(Records to use begins)

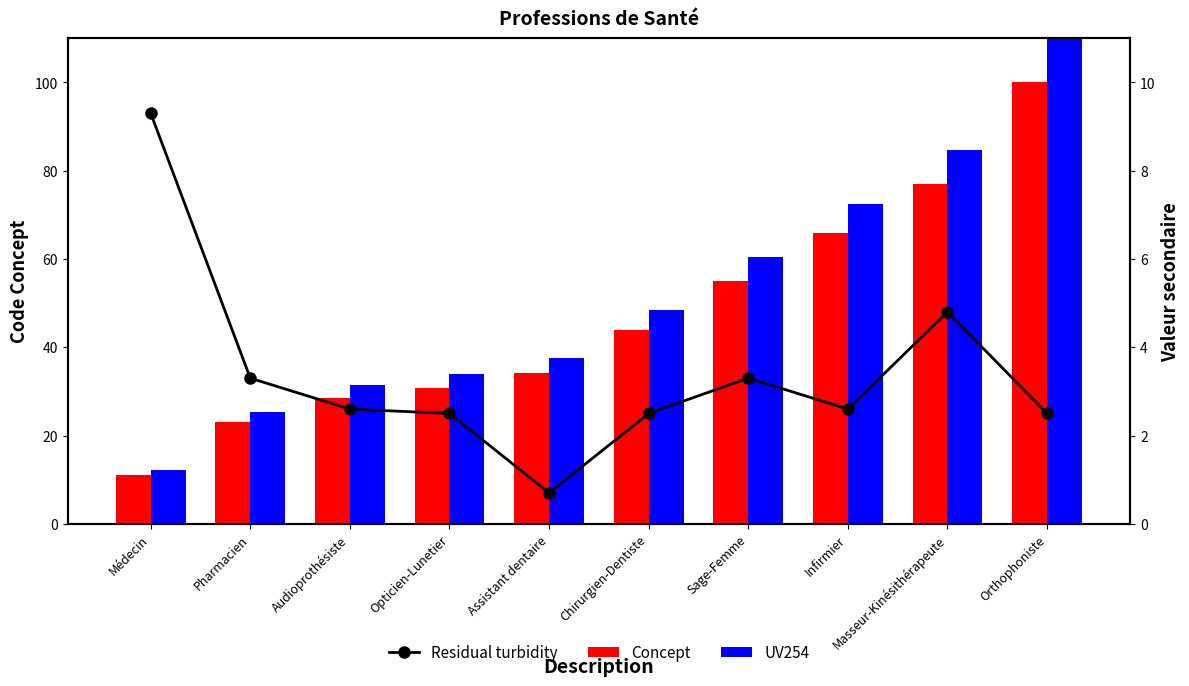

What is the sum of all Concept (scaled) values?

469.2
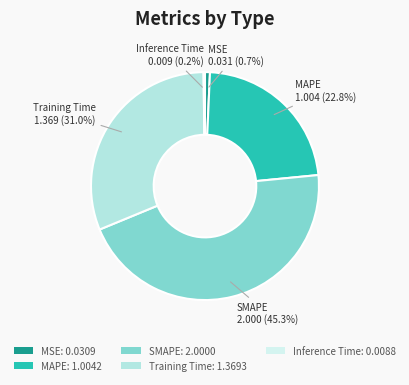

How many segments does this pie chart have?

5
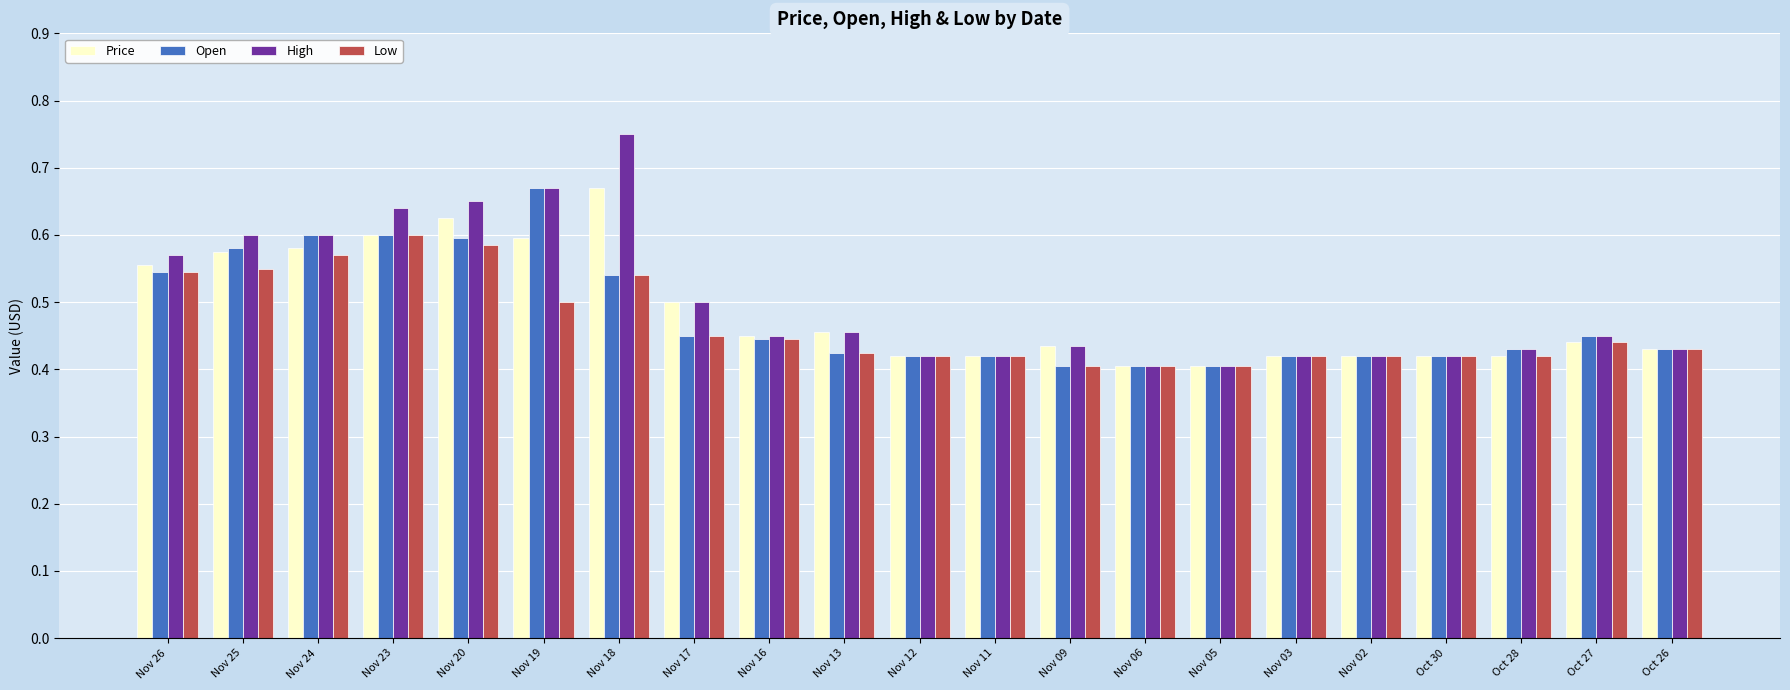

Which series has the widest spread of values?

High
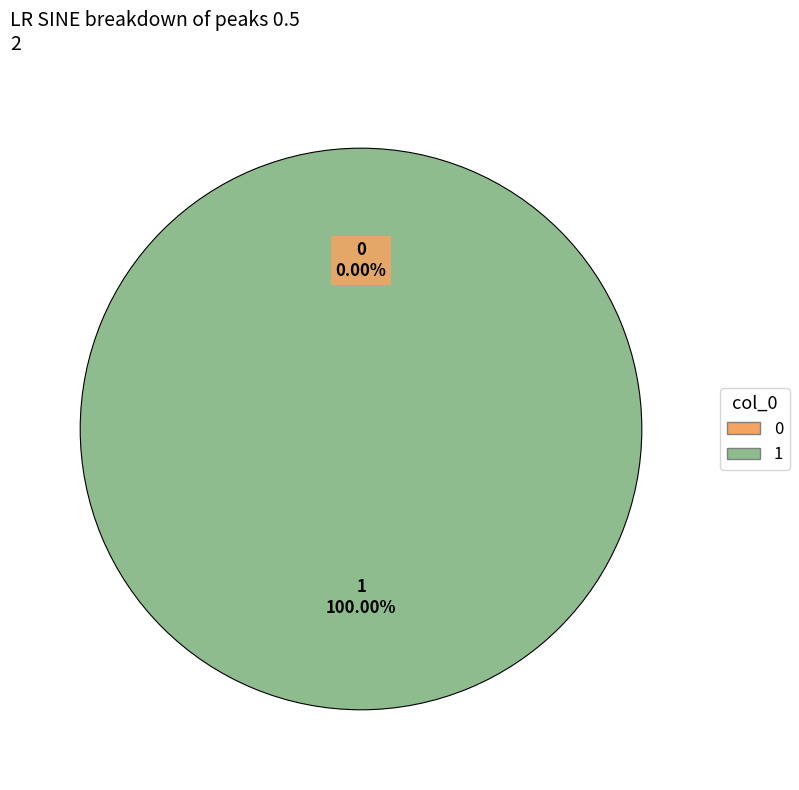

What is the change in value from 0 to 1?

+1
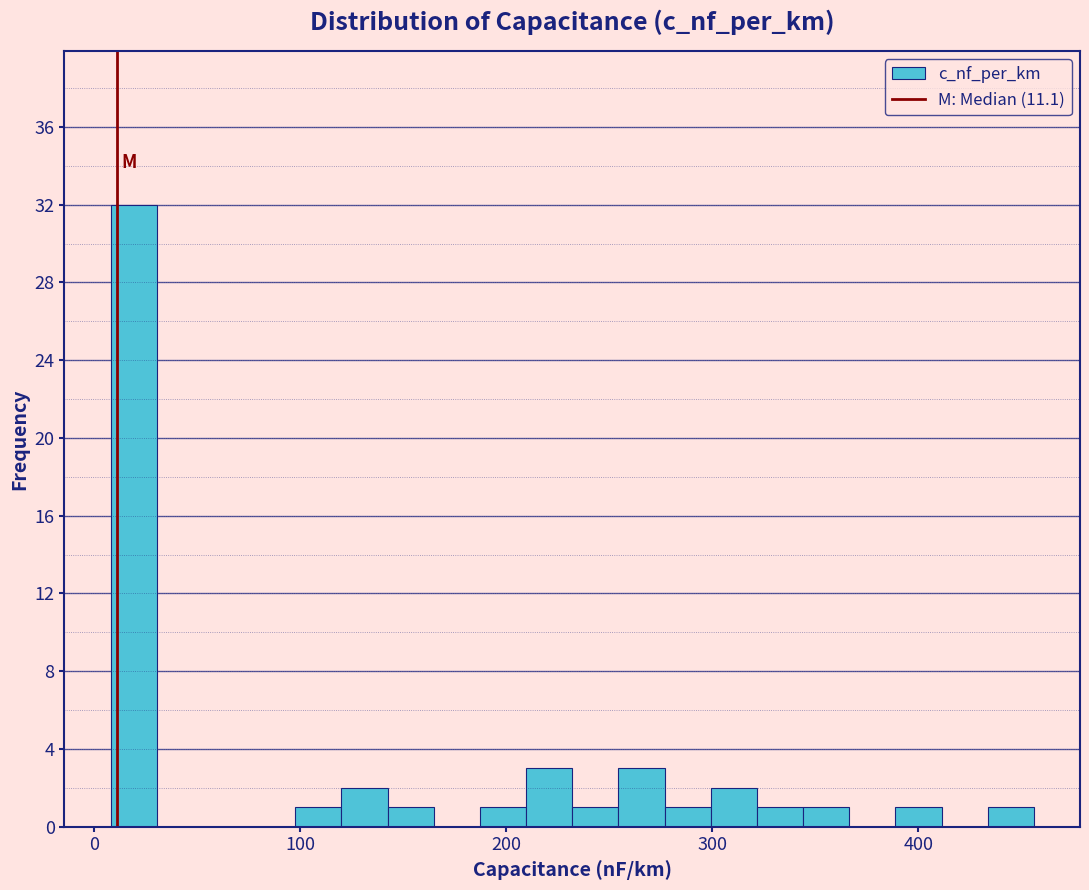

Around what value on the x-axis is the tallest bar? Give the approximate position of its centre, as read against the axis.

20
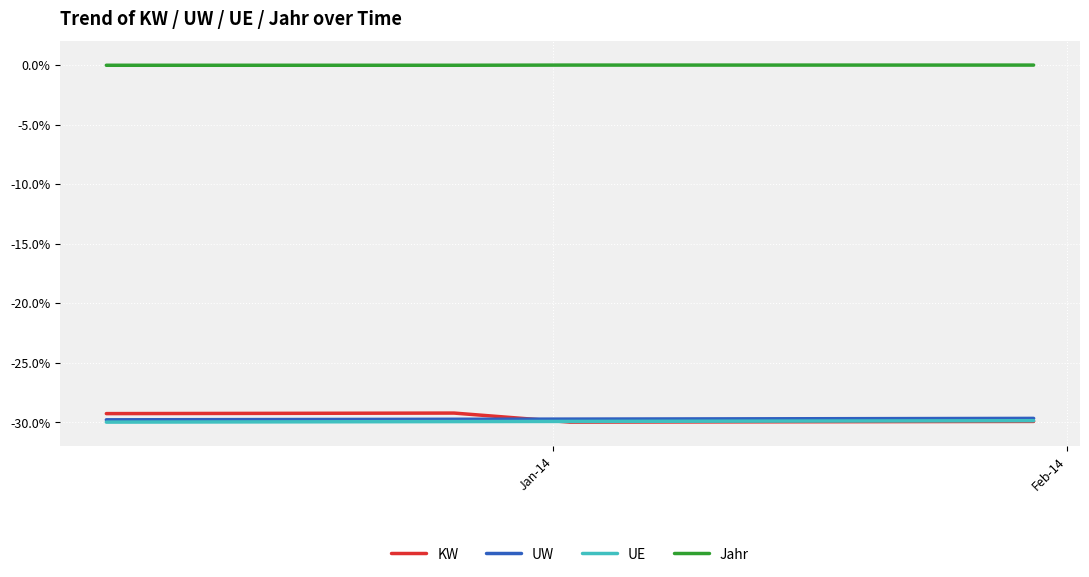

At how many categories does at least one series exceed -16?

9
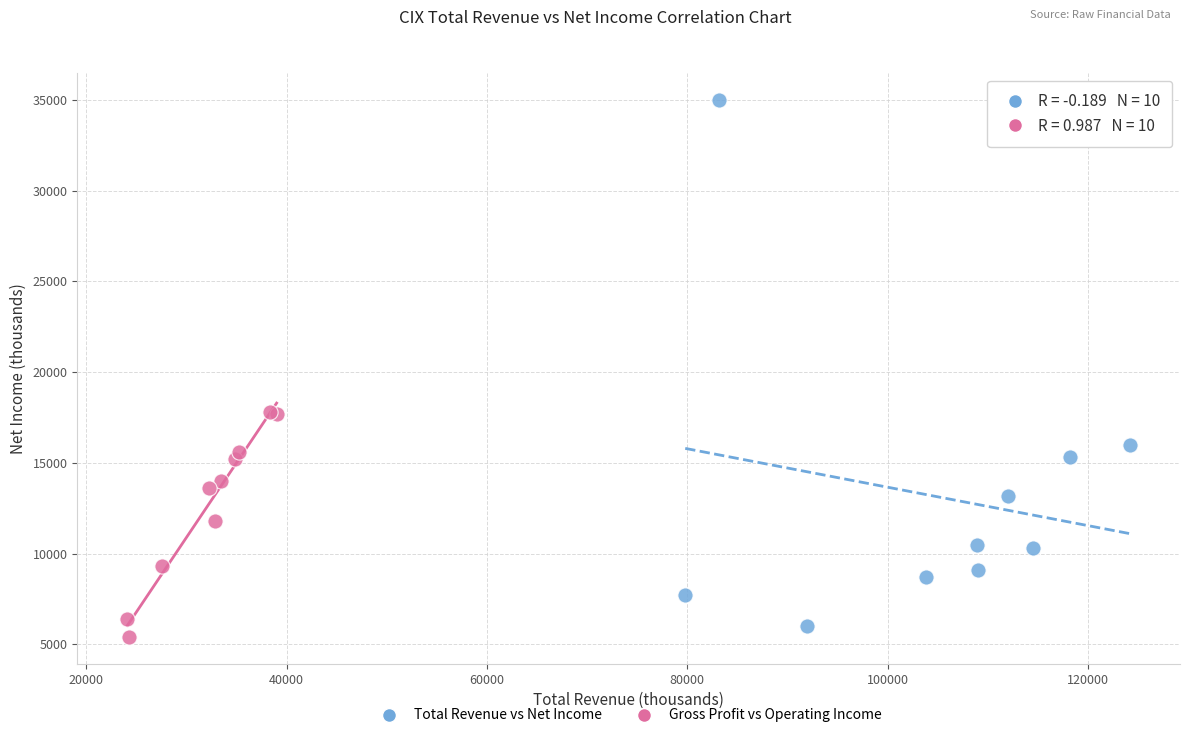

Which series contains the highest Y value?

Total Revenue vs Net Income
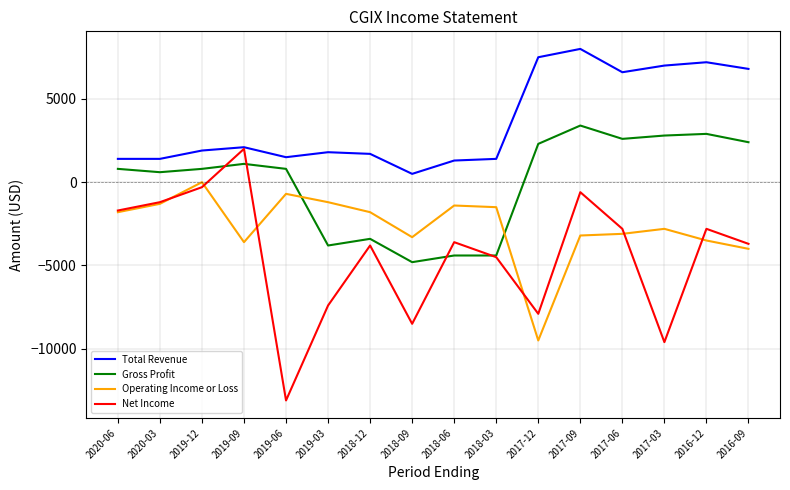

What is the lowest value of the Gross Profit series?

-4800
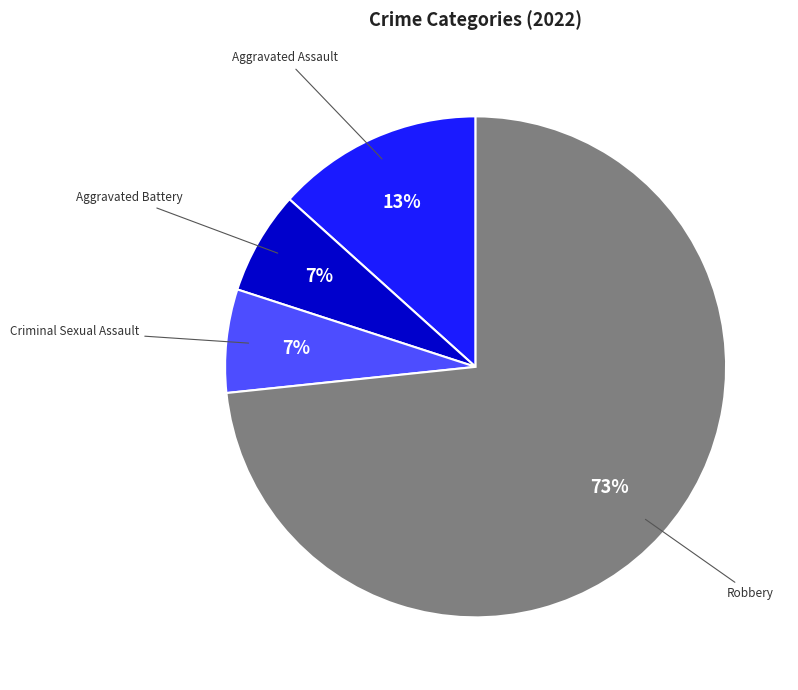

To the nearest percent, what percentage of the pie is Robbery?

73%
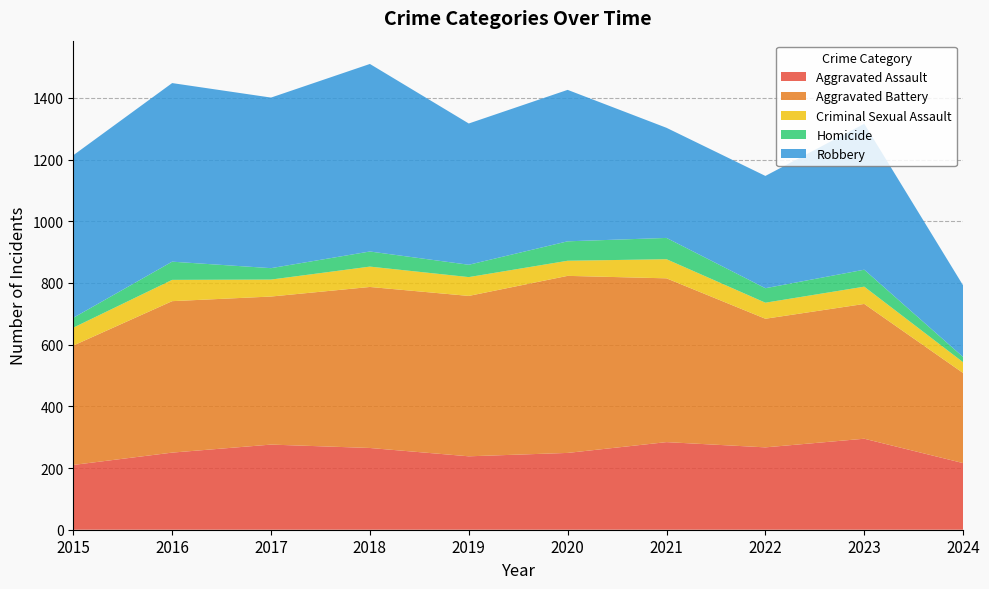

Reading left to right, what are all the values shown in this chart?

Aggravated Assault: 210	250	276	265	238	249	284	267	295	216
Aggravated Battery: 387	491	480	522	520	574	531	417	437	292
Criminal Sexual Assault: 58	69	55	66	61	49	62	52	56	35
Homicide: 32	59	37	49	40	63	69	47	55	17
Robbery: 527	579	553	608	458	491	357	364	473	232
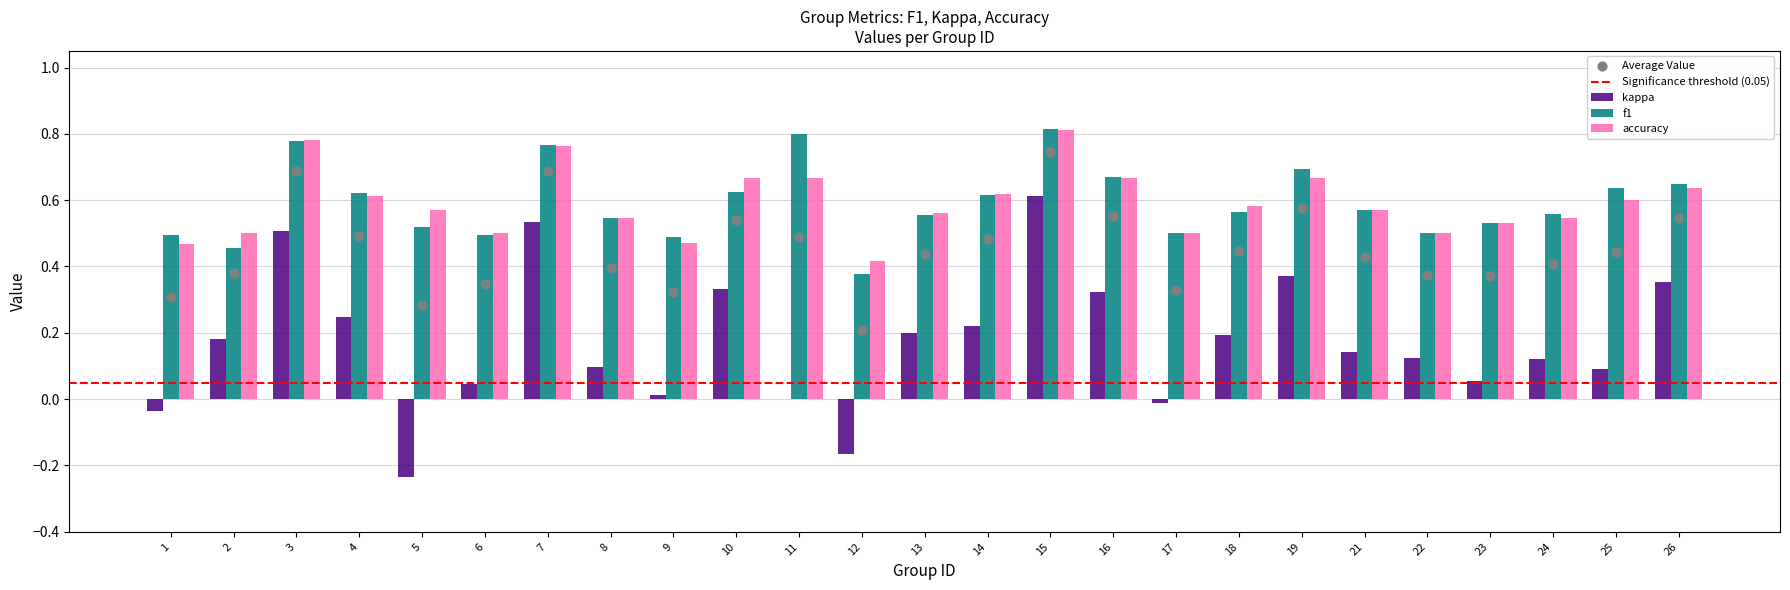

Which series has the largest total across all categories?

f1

(Records to use ends)

* To-do item: Find each line in the rows above that contains the word "values", and copy those lines out in full.

* Your response:
What is the sum of all Concept (scaled) values?
Which series has the widest spread of values?
Reading left to right, what are all the values shown in this chart?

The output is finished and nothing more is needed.